Kai Ryssdal: You have been around this world for a very long time and I want you to take me back to I guess 1984, when your first company got started and you really kind of dug in, and remind people what the entire idea of virtual reality was like back then.

Jaron Lanier: Well, back then there had already been a virtual reality headset or two created in labs. There wasn't yet anything like a normal product for virtual reality; there wasn't anything you could buy. There wasn't anything that didn't have bolts and rails sticking out of it. So I started the first VR company to make that stuff. 

Ryssdal: And now here we are 30 some years later and you still have to strap something to your head, it's still not entirely REAL real. Did you think we would be farther along? 

Lanier: Well not really. I had predicted that there would be consumer virtual reality of a preliminary sort by 2020. And so it's maybe a little ahead of schedule but it's approximately where I thought it'd be.

Ryssdal: But when you put, I mean let's just pick a name brand, when you put the Oculus Rift on your head, are you pleased with how things look? Both literally inside the headset and as an industry? 

Lanier: Well I'm fine with how they look. I'm a little less fine with how they feel. I feel as though the current crop of VR products focus a little too much on the visual side and not enough on what you do with your hands and with your body because that's really where the action is. 
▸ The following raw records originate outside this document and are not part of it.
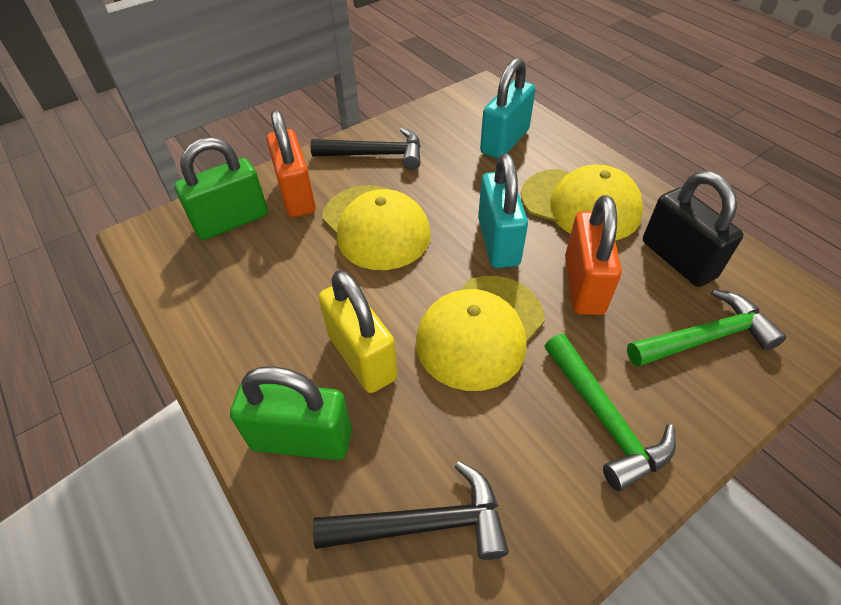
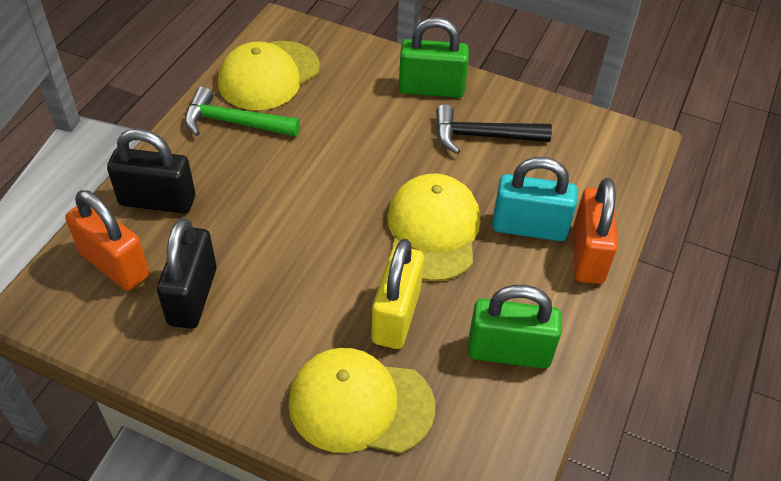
black hammer: 2 -> 1
black padlock: 1 -> 2
green hammer: 2 -> 1
turquoise padlock: 2 -> 1

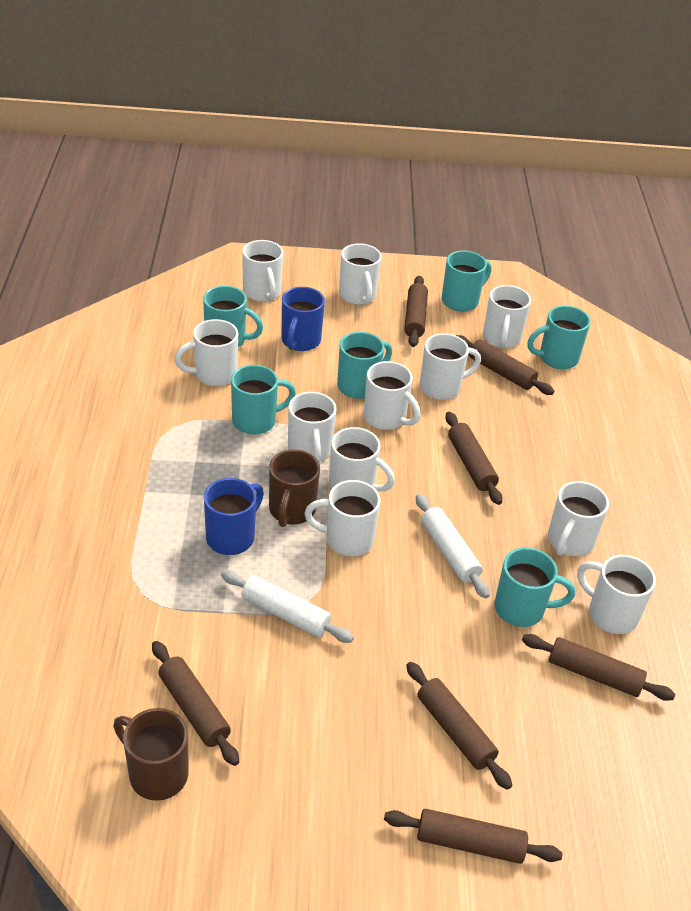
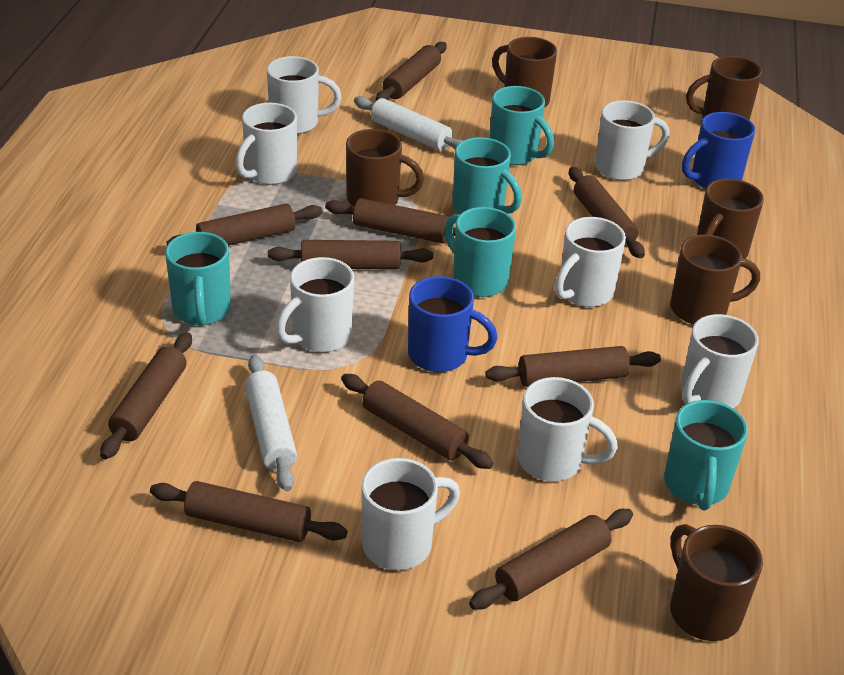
brown mug: 2 -> 6
brown rolling pin: 7 -> 10
turquoise mug: 6 -> 5
white mug: 11 -> 8

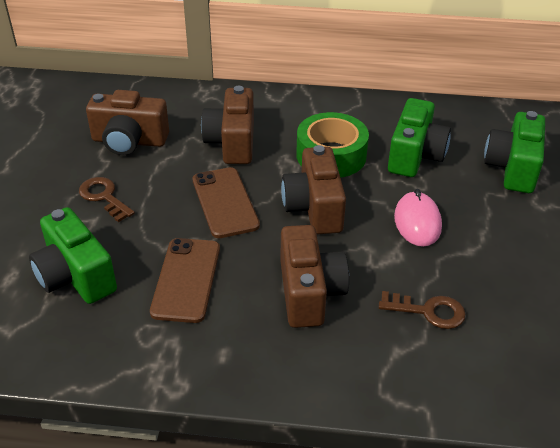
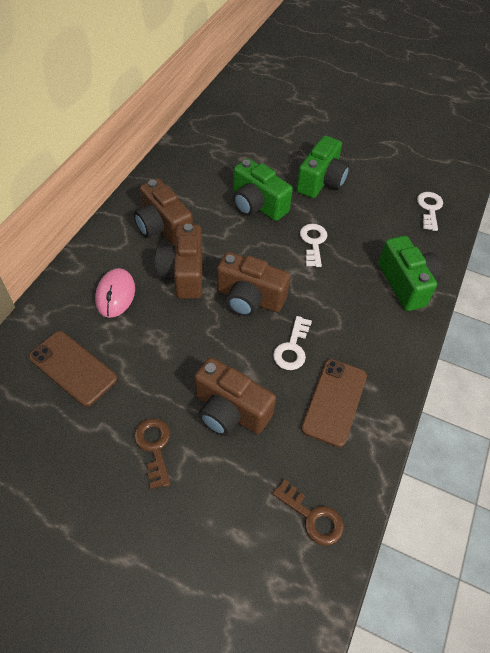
green tape: 1 -> 0
white key: 0 -> 3

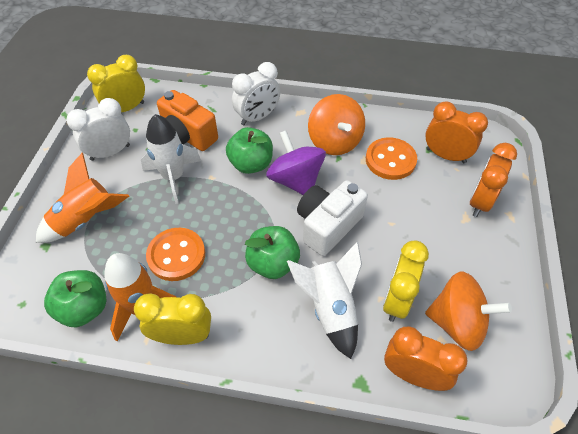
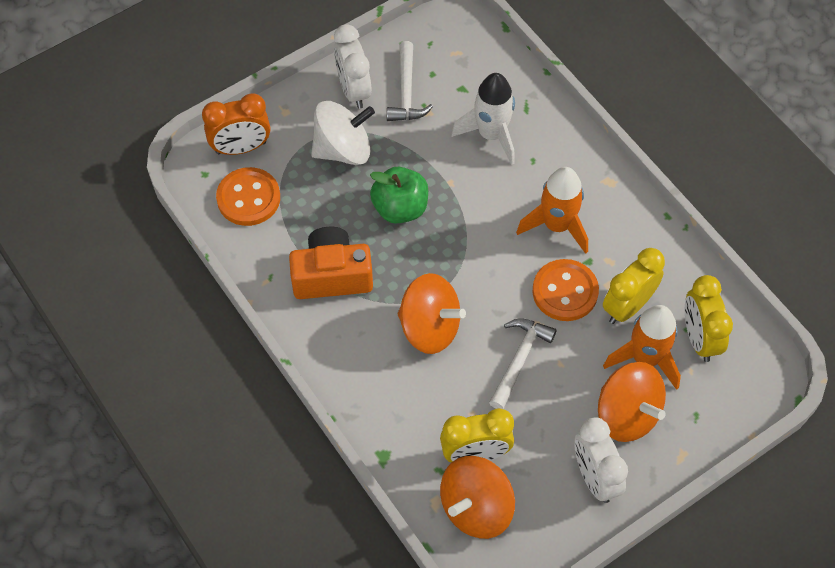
green apple: 3 -> 1
orange clock: 3 -> 1
orange spinning top: 2 -> 3
purple spinning top: 1 -> 0
white camera: 1 -> 0
white hammer: 0 -> 2
white rocket: 2 -> 1
white spinning top: 0 -> 1

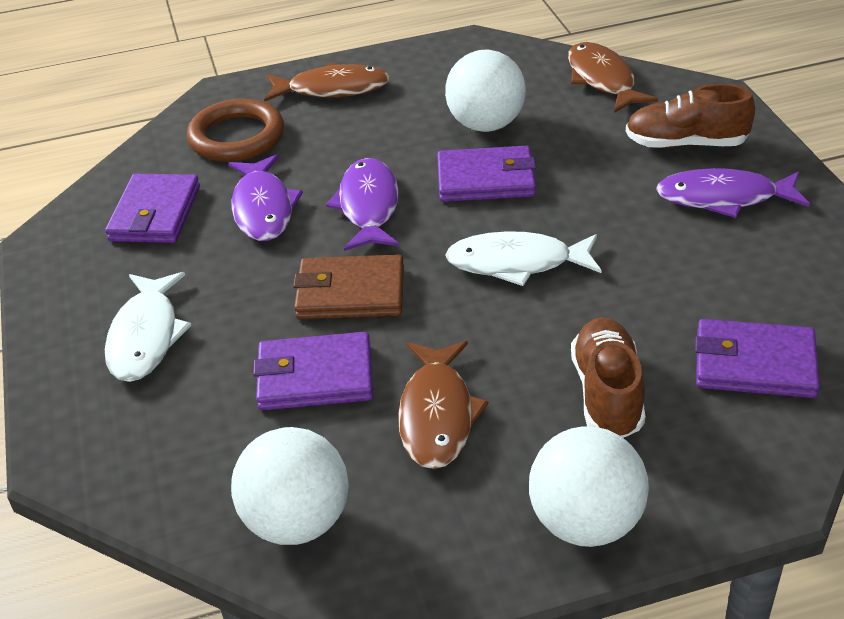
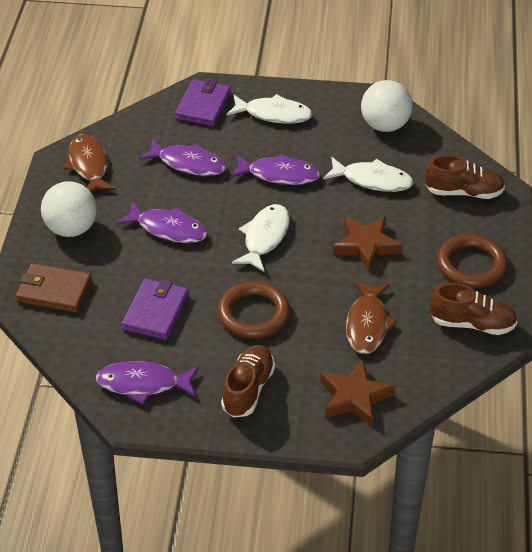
brown fish: 3 -> 2
brown ring: 1 -> 2
brown shoe: 2 -> 3
brown star: 0 -> 2
purple fish: 3 -> 4
purple wallet: 4 -> 2
white ball: 3 -> 2
white fish: 2 -> 3

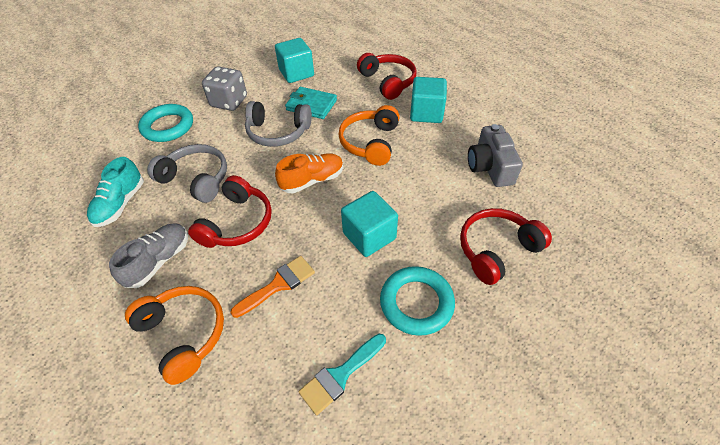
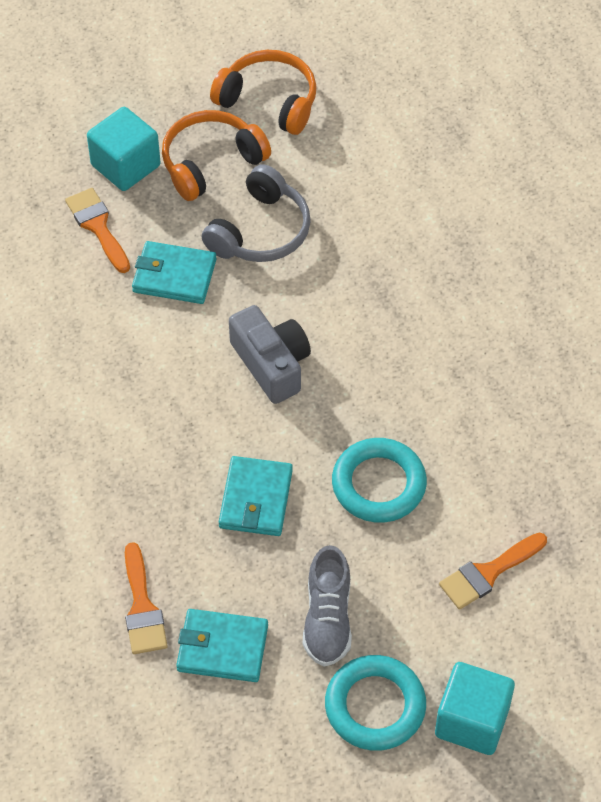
grey dice: 1 -> 0
grey headphones: 2 -> 1
orange brush: 1 -> 3
orange shoe: 1 -> 0
red headphones: 3 -> 0
turquoise brush: 1 -> 0
turquoise cube: 3 -> 2
turquoise shoe: 1 -> 0
turquoise wallet: 1 -> 3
Ryssdal: OK, so why aren't we doing that stuff? Is it just too technologically hard? 

Lanier: You know it's probably true that the haptic side, the touch and feel side, of virtual reality is more technically challenging than the visual side, but I think there's also just this visual dominance problem. People, especially I think the kinds of people who become digital engineers, are pretty visually dominant and tend to give the eyes the pride of place. 

Ryssdal: It's interesting you talk about engineers in that way because you are not technically a trained engineer, right? You're a guy who's been in this for a long time and sort of learned from the ground up.

Lanier: My training was in math and I kind of picked up my engineering on the streets it's true. 

Ryssdal: On the streets? Can you pick up engineering on the streets? I don't even know. 

Lanier: Well you know sometimes you have to so that's that's the way it works, yeah.

Ryssdal: Virtual reality is not, you say, a consistent thing, right? it has fits and starts; it goes forward and then it stops. Is there a chance do you think that we could actually see some real tangible progress like we have seen with laptops and mobile devices and stuff? 

Lanier: I'm actually really confident in terms of the basic hardware. I'm a little less confident about the cultural aspects of it. Right now the way we sell these experiences is as downloads that somebody might just experience in a dark room. It kind of bothers me, it should be more of a service where people connect together in fantastical ways. But I think we'll get there. 

Ryssdal: But you do have that problem, right? Even if people are connecting inside the virtual world, let's say in an office and you're having a meeting or whatever, you're still sitting around with a headset on your face and somebody else is walking by on the way the coffee machine going, "what?"

Lanier: I know. A lot of people think, "wow that's a weird thing to put this giant bizarre object on your head." But to me it's what makes reality ethical because when you have this big thing on your head the illusion is announced. That means it's a magic show instead of a charlatan taking advantage of you. The point is that you know this is an illusion. So I hope they never get small and convenient. I think they should be ugly and a little awkward.

Ryssdal: The key word with virtual reality then being virtual, right? Because it's just not real. 

Lanier: No it's a form of communication. It's real in the sense that what we express through it can be real but it's a thing to enjoy within reality it's not an alternate or a substitute reality.